■ **WHAT IS BEING ASKED**
Which lines below contain the string "number"? Gather and copy each one in full, treating uppercase and lowercase as different.

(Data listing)
········

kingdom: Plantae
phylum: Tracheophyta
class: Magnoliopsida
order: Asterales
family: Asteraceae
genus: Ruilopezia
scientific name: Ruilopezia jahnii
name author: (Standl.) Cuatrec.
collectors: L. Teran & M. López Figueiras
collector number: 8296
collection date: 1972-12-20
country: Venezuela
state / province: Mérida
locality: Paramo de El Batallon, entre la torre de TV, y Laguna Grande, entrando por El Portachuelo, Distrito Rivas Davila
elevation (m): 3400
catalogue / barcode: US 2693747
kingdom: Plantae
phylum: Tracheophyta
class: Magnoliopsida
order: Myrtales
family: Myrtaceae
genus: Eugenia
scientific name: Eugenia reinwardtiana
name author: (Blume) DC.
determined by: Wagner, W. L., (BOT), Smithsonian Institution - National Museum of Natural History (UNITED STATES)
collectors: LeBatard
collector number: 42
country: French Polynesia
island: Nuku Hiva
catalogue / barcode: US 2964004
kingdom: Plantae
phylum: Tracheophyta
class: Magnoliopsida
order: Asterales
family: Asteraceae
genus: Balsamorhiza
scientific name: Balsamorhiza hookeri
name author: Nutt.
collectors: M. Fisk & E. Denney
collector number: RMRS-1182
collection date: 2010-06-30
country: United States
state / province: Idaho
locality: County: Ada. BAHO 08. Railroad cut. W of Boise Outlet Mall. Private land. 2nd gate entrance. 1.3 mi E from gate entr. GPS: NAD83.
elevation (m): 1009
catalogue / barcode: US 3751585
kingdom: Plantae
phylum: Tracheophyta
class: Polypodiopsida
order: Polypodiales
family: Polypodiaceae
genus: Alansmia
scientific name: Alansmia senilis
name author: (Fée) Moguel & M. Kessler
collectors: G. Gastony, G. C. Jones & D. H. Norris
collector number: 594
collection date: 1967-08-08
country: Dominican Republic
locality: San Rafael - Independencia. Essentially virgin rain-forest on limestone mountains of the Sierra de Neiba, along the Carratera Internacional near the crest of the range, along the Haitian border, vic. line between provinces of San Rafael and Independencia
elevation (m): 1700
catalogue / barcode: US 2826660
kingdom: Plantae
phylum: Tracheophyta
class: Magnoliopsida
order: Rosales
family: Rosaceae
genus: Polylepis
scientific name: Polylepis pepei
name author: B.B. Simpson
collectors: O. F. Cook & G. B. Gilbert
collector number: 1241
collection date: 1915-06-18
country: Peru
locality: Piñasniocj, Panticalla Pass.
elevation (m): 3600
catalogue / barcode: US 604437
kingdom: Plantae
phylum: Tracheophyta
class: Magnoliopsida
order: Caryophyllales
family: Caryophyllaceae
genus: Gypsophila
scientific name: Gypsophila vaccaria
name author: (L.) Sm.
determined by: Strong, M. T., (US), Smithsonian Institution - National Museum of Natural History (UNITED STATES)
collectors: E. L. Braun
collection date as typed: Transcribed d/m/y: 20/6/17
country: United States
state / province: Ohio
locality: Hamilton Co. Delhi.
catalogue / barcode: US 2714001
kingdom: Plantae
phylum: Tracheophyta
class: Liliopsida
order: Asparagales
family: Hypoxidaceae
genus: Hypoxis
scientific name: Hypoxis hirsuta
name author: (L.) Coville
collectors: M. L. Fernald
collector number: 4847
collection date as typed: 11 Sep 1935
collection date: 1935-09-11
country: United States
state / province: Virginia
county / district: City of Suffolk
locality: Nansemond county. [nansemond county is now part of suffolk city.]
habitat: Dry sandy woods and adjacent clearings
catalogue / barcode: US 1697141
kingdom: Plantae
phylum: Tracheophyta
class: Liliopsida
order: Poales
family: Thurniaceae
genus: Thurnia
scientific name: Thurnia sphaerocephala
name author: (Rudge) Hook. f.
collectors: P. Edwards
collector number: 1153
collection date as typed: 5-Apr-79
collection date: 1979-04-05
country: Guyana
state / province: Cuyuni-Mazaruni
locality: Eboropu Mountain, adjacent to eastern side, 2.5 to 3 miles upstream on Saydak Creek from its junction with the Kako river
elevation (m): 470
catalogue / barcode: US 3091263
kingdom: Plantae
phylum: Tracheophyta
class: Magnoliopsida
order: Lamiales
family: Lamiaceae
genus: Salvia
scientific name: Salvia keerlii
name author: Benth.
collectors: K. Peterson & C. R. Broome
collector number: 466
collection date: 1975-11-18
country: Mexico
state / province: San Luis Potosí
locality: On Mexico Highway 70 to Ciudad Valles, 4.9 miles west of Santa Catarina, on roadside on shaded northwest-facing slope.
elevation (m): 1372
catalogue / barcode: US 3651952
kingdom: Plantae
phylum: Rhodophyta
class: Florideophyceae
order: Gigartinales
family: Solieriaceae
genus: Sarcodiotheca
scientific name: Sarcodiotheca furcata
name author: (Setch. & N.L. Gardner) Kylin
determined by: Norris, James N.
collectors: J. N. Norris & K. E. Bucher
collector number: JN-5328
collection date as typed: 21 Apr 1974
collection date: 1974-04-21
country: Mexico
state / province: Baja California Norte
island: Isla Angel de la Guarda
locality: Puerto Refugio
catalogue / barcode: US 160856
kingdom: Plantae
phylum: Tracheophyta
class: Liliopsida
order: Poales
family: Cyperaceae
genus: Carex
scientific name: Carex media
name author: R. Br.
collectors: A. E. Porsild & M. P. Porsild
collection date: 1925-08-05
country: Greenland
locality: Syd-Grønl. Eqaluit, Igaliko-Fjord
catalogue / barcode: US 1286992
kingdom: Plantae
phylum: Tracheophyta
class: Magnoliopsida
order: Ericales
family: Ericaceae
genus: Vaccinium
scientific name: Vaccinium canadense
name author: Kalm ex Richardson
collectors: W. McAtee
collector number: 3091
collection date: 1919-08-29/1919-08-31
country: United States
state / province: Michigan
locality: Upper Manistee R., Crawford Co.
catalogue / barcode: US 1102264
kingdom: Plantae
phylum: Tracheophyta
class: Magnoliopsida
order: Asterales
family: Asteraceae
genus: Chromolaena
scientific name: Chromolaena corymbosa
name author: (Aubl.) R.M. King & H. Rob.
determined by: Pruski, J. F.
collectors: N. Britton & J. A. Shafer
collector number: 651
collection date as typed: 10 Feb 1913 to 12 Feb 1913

········

■ **EXERCISE RESULT**
collector number: 8296
collector number: 42
collector number: RMRS-1182
collector number: 594
collector number: 1241
collector number: 4847
collector number: 1153
collector number: 466
collector number: JN-5328
collector number: 3091
collector number: 651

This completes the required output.